Apê Musa, Diyarbakır’da düzenlenen Kültür ve Sanat Festivaline katılmak üzere bir davet aldığını ve oraya gideceğini belirtiyordu. Kitaplarını imzalayacak, okurlarıyla sohbet edecekti. Çok sevinçli ve heyecanlıydı. Hatta uçak biletlerini bile gösterdi. Sohbetimiz yine bugünlerdeki gibi o zamanlarda da popüler olan “ateş-kes”, “siyasi çözüm” gibi konulara yoğunlaşmıştı. Devletin bu sorunu çözebilmesi için bir çok değişiklik yapması gerektiği yolundaki değerlendirmeler karşısında Apê Musa, görüşünü her zamanki muzip gülüşü eşliğinde bir fıkrada özetledi:

Bir kadın çocuğunu doktora götürmüş. Doktor, “Çocuğun neyi var?” diye sormuş; Kadın cevap vermiş;
“-Bu yaşa geldi ama halen konuşamıyor”,
“-Ee başka?”,
“-Efendim yürüyemiyor!”,
“-Başka?”,
“-Gözleri şaşıdır ve iyi göremiyor!”,
“-Çok yazık başka?”,
“-Efendim çişini de tutamıyor, altına kaçırıyor!”
Doktor bir kadının gençliğine güzelliğine, bir de çocuğa bakmış, şöyle demiş;
“-Hanım hanım, bu çocuk ümitsiz vak’a! Tedaviyle falan düzelmez. Sen en iyisi arka odaya gel, biz yeni bir tane yapalım!”

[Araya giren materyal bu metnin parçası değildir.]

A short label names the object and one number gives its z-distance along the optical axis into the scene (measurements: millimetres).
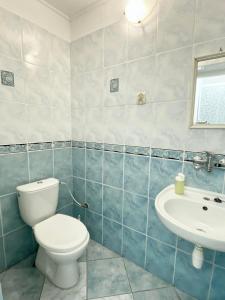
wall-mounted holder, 1137
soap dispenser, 1224
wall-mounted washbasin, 1069
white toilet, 1262
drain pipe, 1053
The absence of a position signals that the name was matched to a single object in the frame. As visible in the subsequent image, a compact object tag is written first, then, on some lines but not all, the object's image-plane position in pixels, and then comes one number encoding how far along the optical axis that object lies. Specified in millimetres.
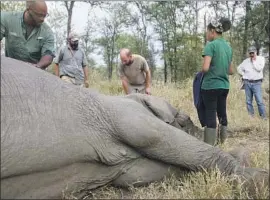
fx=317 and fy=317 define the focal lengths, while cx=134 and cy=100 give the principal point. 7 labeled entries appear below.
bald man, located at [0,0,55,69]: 3233
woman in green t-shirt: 3632
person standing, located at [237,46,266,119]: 6564
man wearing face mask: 5476
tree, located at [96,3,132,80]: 21561
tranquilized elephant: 2198
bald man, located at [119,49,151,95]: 5174
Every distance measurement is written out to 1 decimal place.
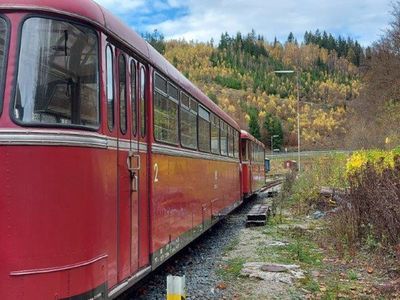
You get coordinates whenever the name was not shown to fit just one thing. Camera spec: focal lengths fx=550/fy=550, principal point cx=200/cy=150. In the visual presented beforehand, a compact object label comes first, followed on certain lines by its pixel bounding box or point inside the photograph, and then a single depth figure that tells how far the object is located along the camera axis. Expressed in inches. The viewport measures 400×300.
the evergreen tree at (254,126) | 3659.0
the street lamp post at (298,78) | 1354.5
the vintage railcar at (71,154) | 170.2
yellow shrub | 454.9
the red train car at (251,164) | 806.5
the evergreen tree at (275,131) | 3863.2
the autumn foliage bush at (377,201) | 342.6
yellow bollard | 167.5
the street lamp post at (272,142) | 3603.3
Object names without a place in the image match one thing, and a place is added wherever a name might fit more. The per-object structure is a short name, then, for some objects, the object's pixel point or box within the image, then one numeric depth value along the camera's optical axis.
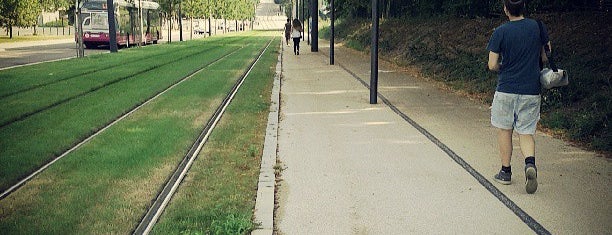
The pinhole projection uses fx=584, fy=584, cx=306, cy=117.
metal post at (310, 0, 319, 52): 29.97
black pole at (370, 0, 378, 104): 11.29
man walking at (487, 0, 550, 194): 5.35
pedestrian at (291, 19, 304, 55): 26.01
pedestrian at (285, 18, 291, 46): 33.60
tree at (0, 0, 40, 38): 45.00
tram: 33.91
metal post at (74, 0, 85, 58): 23.94
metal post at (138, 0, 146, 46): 36.38
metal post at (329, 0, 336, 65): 20.41
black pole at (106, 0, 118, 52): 28.36
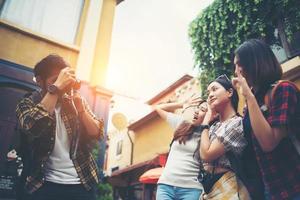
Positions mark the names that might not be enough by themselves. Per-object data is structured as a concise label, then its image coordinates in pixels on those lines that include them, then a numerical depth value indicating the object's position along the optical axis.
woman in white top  2.51
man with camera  2.00
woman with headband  1.88
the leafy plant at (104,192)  5.83
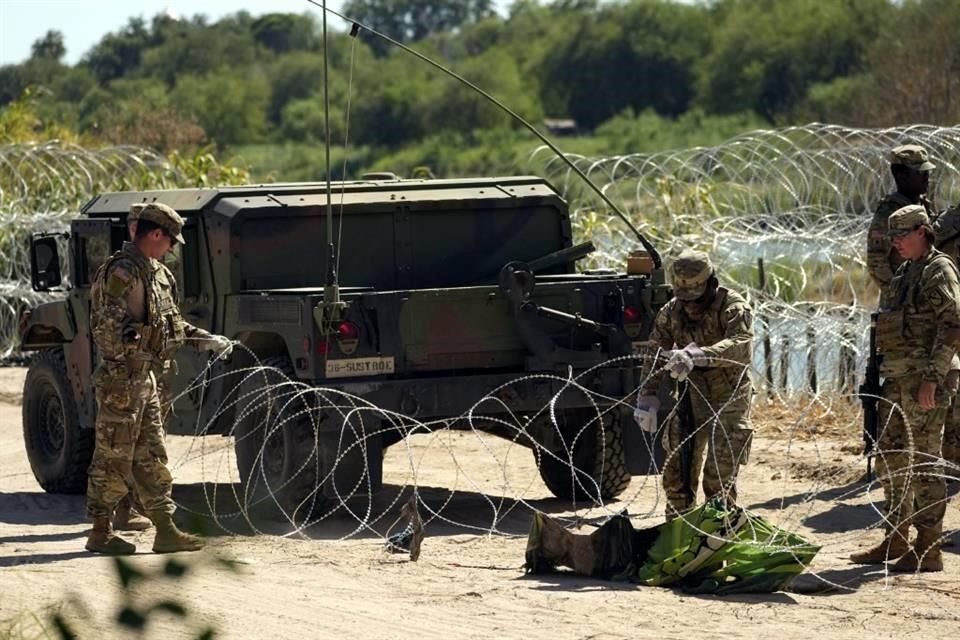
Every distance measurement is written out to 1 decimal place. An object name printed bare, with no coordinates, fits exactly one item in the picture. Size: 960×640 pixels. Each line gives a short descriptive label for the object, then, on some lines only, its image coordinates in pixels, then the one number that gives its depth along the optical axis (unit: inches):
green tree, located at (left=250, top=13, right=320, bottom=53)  7377.0
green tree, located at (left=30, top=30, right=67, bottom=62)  4249.5
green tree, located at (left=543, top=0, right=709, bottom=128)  5241.1
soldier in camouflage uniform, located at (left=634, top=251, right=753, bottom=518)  669.3
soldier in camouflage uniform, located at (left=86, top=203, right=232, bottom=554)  696.4
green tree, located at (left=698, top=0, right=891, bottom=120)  4362.7
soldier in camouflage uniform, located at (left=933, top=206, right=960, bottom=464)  759.1
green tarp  618.2
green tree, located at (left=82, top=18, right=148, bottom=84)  5233.8
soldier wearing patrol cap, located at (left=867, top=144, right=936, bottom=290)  743.1
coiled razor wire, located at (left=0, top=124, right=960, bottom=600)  756.0
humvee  756.0
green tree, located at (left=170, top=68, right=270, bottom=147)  4343.0
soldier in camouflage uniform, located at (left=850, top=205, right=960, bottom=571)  642.2
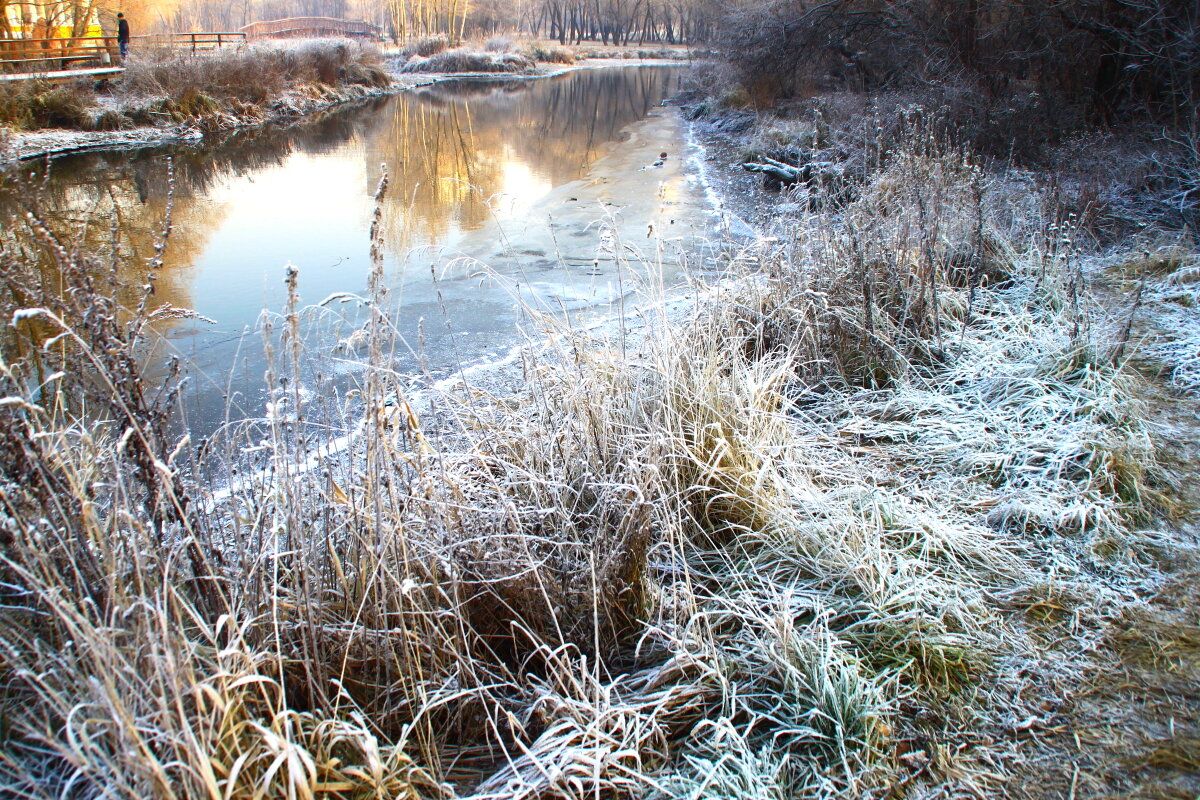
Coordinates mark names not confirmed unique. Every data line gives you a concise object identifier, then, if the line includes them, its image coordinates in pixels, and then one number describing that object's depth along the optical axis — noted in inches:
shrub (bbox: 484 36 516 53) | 1556.3
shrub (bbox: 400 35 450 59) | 1531.7
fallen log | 418.7
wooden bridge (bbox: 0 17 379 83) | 634.8
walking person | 786.0
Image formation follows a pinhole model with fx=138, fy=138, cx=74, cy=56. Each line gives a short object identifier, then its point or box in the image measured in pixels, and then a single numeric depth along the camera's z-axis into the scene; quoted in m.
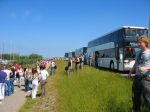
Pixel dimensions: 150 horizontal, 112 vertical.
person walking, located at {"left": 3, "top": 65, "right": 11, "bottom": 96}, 7.13
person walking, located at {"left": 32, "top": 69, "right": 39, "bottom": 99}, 6.59
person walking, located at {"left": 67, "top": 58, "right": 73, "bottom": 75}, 11.21
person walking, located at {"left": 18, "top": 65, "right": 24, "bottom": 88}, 9.34
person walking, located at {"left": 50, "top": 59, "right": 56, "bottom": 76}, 13.77
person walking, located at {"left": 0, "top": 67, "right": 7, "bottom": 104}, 6.20
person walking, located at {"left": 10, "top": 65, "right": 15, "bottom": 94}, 7.60
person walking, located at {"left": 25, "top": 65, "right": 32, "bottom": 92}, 8.02
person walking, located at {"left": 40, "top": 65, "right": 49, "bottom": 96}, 6.78
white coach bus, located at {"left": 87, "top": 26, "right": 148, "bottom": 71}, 10.81
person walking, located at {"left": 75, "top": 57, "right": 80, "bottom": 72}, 12.20
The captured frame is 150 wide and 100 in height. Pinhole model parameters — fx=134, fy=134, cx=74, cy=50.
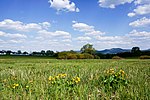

Devletin düzeltilemezliği ve toplumsal-siyasal sözleşmenin yeni baştan yaratılması gerektiği düşüncesi Musa Anter’in temsil ettiği çizginin vardığı  “Kürtlerle Türkler birlikte yeni bir devlet kursunlar!...” mealindeki radikal noktaya da işaret eder. Bu sohbet ve şakalaşmalarla, uğurlayıp ayrıldığımız Musa Anter’in bir iki gün sonra Diyarbakır’da bir suikasta kurban gittiği haberiyle sarsıldık.

Kendisinden duyduğum en son fıkra ve siyasal çözümleme 17 yıl sonra halen güncelliğini koruyor.

Toprağı bol olsun, nur içinde yatsın!